How to describe his style? Basquiat meets Ofili meets Miro meets Matisse? His work is a (forgive the pun) riot of colour and distorted figures, warping into scenes that are at the same time familiar but twisted into something more surreal. The tube carriage, for example in The Blackwhite Conundrum, is recognisable with its handrails and seats, but the tiny seats (almost details) are drawn comically small, Lowry-esque, and occupied exclusively by white figures. In the foreground a veiled Muslim woman wearing a remembrance day Poppy and holding the hand of her child stares out of the canvas. Her body, the fabric of her hijab, frayed and torn appears to pour itself liquidly over the floor, as though she is melting inside, or being eroded away by chemicals. The child has her back to us, staring down the carriage as though down a vortex to another dimension. Above there is no roof to the tube, instead we seem to be looking up into the stars and swirls of the night skies. A Metro newspaper litters the ground, a beautifully depicted reference to that which binds London’s commuters together – ignorant tabloid free journalism. The piece is clearly a comment. But on what? My reading is that it speaks of the self-consciousness of the ‘other’ in London society. The minority figure who is as British as anybody in the tube carriage but feels a sense that they stand out, that they are awkward and are being looked at. Stared at even. The veiled woman stares at us pleadingly.
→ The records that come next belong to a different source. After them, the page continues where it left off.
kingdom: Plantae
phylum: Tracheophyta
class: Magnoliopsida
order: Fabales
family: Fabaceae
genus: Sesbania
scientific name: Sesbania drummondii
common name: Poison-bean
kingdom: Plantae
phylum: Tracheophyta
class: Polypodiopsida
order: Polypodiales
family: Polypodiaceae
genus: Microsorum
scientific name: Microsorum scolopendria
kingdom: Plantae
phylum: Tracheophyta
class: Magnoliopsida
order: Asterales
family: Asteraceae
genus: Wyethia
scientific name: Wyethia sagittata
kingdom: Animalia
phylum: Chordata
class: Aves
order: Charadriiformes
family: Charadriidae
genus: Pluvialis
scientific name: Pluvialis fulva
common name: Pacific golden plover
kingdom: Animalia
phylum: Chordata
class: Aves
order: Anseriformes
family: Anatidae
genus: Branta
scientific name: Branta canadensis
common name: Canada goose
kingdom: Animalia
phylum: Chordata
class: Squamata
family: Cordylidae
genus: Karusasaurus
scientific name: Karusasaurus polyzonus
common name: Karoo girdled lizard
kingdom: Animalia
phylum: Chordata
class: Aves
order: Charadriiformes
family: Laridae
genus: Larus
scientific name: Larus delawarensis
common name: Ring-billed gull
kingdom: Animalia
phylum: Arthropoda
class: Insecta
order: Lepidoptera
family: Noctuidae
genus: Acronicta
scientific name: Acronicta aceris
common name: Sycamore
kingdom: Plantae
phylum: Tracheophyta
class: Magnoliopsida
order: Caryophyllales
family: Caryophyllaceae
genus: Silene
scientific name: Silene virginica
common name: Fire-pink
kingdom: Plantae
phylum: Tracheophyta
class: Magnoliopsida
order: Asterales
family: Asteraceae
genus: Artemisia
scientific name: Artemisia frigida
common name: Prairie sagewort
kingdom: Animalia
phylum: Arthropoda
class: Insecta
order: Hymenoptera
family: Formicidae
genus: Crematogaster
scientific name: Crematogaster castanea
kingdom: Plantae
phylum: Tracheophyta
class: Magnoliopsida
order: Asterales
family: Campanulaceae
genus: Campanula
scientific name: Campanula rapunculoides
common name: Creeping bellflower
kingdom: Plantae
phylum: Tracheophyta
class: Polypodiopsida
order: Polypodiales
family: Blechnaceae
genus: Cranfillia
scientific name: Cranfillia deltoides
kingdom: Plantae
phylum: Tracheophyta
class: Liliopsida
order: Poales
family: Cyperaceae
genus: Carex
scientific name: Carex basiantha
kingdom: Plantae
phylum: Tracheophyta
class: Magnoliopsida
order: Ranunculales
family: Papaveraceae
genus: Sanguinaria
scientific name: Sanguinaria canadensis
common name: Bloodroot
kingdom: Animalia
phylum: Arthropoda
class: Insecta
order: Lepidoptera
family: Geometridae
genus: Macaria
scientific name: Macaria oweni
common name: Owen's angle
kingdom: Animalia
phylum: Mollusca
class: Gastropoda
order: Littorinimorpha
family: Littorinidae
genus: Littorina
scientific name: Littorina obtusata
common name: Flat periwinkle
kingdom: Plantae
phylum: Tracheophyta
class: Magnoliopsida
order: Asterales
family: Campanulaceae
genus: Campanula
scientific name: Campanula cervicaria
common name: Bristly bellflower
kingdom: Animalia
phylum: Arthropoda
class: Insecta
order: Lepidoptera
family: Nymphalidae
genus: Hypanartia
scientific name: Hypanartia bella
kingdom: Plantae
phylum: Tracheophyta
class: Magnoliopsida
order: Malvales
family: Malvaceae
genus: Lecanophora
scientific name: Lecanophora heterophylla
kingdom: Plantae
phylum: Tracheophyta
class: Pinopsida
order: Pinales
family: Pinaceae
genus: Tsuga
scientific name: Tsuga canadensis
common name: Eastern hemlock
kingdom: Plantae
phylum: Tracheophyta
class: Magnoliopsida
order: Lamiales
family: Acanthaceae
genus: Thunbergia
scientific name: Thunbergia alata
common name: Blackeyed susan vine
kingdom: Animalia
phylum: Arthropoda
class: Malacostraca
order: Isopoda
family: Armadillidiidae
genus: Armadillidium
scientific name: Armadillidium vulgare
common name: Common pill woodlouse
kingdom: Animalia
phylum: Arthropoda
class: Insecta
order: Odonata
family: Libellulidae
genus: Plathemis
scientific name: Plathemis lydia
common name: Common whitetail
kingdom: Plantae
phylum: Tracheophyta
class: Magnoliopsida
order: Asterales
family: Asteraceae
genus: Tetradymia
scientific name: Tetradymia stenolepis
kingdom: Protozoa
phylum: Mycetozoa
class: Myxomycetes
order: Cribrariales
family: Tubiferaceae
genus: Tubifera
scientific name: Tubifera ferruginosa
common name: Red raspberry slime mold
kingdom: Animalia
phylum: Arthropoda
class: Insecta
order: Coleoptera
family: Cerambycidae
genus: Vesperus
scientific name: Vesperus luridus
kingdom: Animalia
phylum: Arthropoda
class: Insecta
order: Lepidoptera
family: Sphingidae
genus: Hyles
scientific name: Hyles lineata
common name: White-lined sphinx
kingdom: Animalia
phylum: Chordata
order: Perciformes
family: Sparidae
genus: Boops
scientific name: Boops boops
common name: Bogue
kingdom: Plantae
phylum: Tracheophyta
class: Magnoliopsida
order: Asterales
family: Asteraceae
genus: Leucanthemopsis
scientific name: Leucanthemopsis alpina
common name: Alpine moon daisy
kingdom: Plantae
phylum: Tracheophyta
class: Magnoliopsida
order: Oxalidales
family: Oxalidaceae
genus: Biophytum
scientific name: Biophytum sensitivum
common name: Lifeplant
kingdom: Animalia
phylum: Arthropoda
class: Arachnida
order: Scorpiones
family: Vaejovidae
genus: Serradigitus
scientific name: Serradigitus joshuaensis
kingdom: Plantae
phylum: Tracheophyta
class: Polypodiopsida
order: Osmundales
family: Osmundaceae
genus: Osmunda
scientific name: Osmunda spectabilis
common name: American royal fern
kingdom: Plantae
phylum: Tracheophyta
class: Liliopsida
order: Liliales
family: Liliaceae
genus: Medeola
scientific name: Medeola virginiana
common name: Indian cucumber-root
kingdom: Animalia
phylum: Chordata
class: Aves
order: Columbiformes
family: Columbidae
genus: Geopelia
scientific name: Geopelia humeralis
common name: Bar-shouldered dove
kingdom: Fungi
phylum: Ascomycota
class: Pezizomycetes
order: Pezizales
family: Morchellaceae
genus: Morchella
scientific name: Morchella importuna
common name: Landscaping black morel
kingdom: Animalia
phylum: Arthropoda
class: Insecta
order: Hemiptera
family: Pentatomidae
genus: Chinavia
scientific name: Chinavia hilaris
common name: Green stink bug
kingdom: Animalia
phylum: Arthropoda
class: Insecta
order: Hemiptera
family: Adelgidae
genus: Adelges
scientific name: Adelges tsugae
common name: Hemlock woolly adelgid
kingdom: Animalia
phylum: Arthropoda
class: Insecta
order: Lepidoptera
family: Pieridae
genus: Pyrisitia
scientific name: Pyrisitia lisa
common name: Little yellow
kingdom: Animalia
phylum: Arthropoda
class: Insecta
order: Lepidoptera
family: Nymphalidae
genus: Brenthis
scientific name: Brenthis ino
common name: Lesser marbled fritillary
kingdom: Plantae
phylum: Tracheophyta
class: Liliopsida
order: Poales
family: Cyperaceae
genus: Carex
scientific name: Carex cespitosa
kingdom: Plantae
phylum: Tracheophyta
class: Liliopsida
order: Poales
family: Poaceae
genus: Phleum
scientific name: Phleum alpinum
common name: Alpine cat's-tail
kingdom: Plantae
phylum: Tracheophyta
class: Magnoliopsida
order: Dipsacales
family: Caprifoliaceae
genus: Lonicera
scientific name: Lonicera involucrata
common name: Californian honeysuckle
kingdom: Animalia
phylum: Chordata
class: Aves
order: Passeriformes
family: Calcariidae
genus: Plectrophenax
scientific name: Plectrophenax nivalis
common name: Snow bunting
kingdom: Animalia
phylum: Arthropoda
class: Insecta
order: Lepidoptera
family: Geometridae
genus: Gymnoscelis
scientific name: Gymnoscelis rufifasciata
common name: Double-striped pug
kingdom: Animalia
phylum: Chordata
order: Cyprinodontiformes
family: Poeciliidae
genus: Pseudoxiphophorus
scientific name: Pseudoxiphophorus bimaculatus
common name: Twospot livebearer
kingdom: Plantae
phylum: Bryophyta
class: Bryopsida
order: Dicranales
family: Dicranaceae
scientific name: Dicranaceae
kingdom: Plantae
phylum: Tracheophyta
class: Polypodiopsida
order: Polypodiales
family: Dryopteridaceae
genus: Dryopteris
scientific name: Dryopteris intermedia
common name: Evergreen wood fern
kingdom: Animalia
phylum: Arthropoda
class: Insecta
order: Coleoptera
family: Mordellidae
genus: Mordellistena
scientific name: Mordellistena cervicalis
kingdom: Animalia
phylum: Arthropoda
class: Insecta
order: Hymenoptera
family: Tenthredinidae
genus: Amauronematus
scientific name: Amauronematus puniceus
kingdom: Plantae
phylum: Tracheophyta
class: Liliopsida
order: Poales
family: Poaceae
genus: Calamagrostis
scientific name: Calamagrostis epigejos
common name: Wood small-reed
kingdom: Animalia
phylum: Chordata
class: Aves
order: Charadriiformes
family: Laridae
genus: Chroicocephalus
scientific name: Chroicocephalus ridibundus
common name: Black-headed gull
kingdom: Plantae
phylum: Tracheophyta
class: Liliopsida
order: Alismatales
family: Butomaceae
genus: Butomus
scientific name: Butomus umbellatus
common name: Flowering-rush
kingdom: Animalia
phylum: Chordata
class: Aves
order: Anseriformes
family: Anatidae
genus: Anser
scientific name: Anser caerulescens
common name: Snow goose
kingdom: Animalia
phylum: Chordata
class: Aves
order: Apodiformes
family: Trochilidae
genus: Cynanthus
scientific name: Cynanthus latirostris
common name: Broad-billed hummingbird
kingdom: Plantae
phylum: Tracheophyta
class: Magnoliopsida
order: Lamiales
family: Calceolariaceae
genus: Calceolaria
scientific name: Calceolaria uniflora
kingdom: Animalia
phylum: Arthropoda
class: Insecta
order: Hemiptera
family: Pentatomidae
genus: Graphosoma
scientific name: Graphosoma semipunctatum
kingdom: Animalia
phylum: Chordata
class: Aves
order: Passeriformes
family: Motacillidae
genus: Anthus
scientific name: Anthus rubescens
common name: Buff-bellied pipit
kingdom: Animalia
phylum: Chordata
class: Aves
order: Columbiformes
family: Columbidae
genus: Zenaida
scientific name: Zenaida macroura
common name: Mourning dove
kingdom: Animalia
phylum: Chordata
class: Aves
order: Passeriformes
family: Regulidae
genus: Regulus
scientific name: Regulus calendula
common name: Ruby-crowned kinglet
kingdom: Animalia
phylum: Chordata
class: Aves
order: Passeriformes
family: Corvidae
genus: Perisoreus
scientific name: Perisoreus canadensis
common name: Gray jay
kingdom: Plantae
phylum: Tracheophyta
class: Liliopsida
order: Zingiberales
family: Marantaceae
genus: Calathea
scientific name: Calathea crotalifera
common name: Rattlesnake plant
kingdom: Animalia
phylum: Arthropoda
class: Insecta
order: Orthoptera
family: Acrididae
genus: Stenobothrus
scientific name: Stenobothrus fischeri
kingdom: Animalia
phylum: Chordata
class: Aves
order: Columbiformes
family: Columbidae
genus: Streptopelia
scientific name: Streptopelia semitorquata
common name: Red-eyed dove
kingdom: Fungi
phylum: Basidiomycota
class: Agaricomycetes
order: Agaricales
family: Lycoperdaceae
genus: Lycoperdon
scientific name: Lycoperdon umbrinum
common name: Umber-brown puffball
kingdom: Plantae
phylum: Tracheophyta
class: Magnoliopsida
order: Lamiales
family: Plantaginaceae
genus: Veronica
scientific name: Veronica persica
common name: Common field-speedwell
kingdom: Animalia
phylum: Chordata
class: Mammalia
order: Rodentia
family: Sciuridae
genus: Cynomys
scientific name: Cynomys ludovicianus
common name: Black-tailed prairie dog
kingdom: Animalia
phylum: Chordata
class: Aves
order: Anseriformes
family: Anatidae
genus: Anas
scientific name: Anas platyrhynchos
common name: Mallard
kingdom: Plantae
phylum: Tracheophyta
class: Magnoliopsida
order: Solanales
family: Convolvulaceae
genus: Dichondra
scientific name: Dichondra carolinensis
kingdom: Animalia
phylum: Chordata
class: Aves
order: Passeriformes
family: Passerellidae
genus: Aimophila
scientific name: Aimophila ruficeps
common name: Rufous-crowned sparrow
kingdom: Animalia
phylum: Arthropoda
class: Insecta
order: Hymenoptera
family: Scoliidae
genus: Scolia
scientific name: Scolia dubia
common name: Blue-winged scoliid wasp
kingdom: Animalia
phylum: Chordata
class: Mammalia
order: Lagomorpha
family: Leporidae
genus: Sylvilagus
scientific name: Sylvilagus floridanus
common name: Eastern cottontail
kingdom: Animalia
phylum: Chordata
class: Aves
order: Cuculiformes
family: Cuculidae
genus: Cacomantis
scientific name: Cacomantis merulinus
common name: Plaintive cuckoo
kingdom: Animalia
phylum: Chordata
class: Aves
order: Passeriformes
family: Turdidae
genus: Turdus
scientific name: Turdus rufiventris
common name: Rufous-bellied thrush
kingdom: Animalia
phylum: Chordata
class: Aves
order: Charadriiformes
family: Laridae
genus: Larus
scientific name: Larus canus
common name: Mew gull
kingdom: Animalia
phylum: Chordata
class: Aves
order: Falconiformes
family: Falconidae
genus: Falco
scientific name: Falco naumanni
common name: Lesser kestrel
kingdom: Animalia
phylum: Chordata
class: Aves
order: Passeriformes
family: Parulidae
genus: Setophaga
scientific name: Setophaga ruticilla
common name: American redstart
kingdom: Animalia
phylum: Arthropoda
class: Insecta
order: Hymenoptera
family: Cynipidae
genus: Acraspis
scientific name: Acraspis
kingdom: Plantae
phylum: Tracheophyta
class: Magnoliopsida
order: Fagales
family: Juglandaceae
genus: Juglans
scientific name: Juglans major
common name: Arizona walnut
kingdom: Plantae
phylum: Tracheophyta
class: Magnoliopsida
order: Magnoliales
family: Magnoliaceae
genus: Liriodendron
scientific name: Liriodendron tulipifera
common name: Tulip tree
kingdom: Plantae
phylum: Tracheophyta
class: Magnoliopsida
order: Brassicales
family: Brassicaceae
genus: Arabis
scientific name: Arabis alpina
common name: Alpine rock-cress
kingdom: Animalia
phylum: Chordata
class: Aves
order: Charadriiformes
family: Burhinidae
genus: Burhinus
It captures that moment we’ve all experienced in London when you make eye contact with a woman wearing a headscarf and she looks at you, clearly smiling unseen, and her eyes say “despite all appearances I’m just the same as you and everybody here.”

The slightly mangled, amorphous heads, eyes and images as well as the splashes of paint resembling bodily fluids like blood remind us of Francis Bacon’s dark brooding works – but in Okpu-Egbe’s images there is less of the darkness and more of a kind of buoyant confused disorientation. I sense this disorientation in his manner. He is a buzzing restless chap. You sense his brain is literally overflowing with ideas and that there’s not enough hours in the day to get them all down on canvas. 

                       'Barefooted Athletes, Pride of Africa' by Adjani Okpu-Egbe

We see political messages and references to popular culture. Some of them are clearly jokes that have exited directly from the artist’s sub conscience with very little intervention of logic. Mario Balotelli’s Revelry features what looks like a Rastafarian girl with a bull terrier and a seal on her back. “I want Balotelli to buy it” he tells me. Maybe, just maybe.

Head Of A British Commonwealth Soldier is a beautiful Picasso inspired portrait of a soldier in primary colours. The veteran’s head is haunted and spooked by everything that surrounds him, even a tactically placed railway card – the tough journey back to civvy street?

Barefooted Athletes, Pride of Africa a richly blue background with a jet black figure takes me back to the Miro retrospective at the Tate in 2011. Adjani explains it thus: “when people want to become stars, Olympic athletes for example, all they see is the bright stars, they don’t see where they came from. They trained barefoot. A whole poem sits behind the picture telling the politicians [in Africa] to piss off basically. Politicians are intellectual gatecrashers. They do nothing to help the sports people in Africa to become the stars we see. It is also a celebration of black people’s endeavours. We make the best of something time and time again. Take Obama. How does a man come from an African background, an enslaved people, and become president? We have this resilience embedded in our DNA, it’s just some people don’t know how to use it.”

Adjani Okpu-Egbe’s himself is remarkably resilient. There’s nothing he can experience that’s going to keep him down. He’s discovered his latent talent and it’s about to explode onto the art scene. Mario, if you’re reading this, in your Cheshire mansion. I think your mansion could do with a splash of Cameroonian-London colour.

                                     'Mario Balotelli's revelry' by Adjani Okpu-Egbe


'Community Man' his latest show is currently on at the Brick Box in Brixton until the 31st January.